第47話 リビングアーマー吼える

「オーガだっ」


 レオの悲鳴とともに、細い路地から額から2本の角を生やす大男が飛び出して来た――10人も。

 手に手にメイスをたずえている。


「ウッソだろ?! おいっ」


 メイスは金属の頭部を持つ棍棒で、プレートアーマーにめちゃめちゃ相性がよい。

 先端の突起やスパイクで衝撃点を集中し、厚いプレートアーマーをへこませたり貫通したりすることができる――――と空手の師匠軍オタクから聞いた。

 

 つまり相性が最悪の相手。

 しかもこちらはレオを守りながら戦わねばならない。

 

 そんな時は空手の師匠軍オタ曰く『1対多でも一人に打ち掛かれるのは8人が限度』だから慌てずに

『その8人の打つ太刀にも遠いのと近いのと遅いのと早いのとがある』のを見定め、攻防のタイミングと位置取りポジショニングが肝要だ、と言ってたのを思い出した。


 まずはレオを安全なところへ逃すのが最優先。

 

「こっちだ」

 とレオの手を引いて手近な建物へ逃げ込んだ。

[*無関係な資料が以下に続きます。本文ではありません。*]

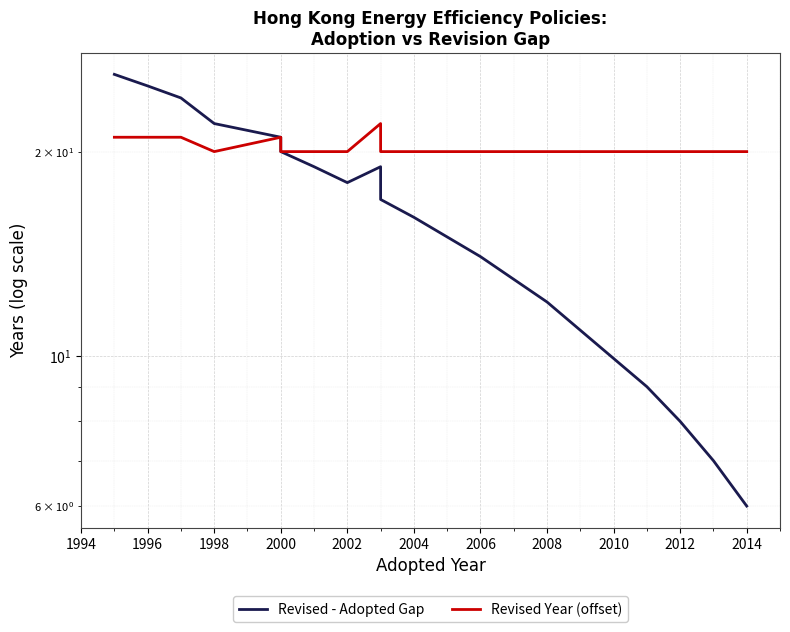

Is it true that Revised Year (offset) equals 20 at 2004?

True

すぐに戸口を閉めて心張り棒つっかえ棒で引き戸を固定する。

 あたりを見回し納戸らしきものにレオを押し込めた。

 

「じっとしてろ。俺が敵を引きつける」

 

 と言い残して戸口まで走り寄ると、戸口の障子にオーガらしき影が映った。


 俺の得物バスターソードは150センチある。

 このまま屋内で振り回すには柱や壁が邪魔になって不利だ。

 屋外で振り回し斬撃というよりどちらかと言うと叩きつける、もしくは突撃に向いている。

 

 これは使い方はまるっきり違うのだが、俺の習った古武流空手の武器術に通じていて棒術を基本とし、他の武器を応用とする。

 師匠軍オタ曰く『空手の突きと払い受けの基本がこの棒術に凝縮されているから』らしいんだが『カッコ良いし――』と付け加えてたので真偽は疑問だ。

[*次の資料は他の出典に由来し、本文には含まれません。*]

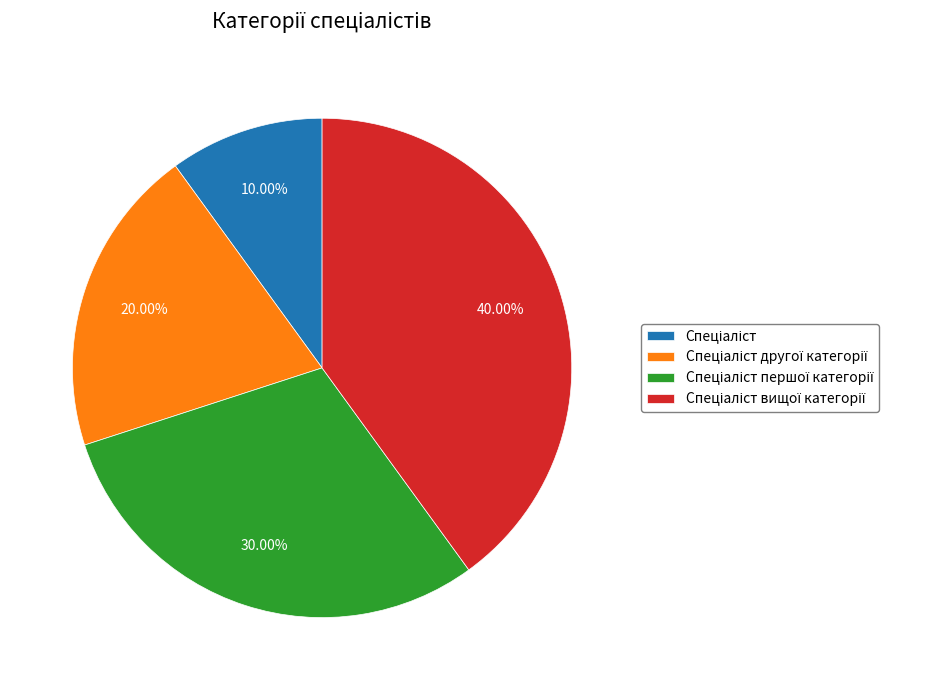

Is there a majority slice in this chart?

No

 40センチはある柄を柄頭とガード(刀で言うつばの部分)の目いっぱい広く持ち、左足前の左構えに身構えた。


 障子に移るオーガの影が増えている。どうやら囲まれたらしい。

 オーガの影がくっきりと輪郭を描いた時、

「うらぁっ」

 と目いっぱい突き入れた。


 豆腐を刺したほどの感触もなく、バスターソードがオーガを貫き障子に真っ青な血吹雪が舞った。

 即座に引き抜くとオーガの影が崩れ落ちる。間髪を入れず戸口を蹴破り外に飛び出した。


「やってやんぞっ、コラッ」


 絶叫とともにバスターソードを振り回した。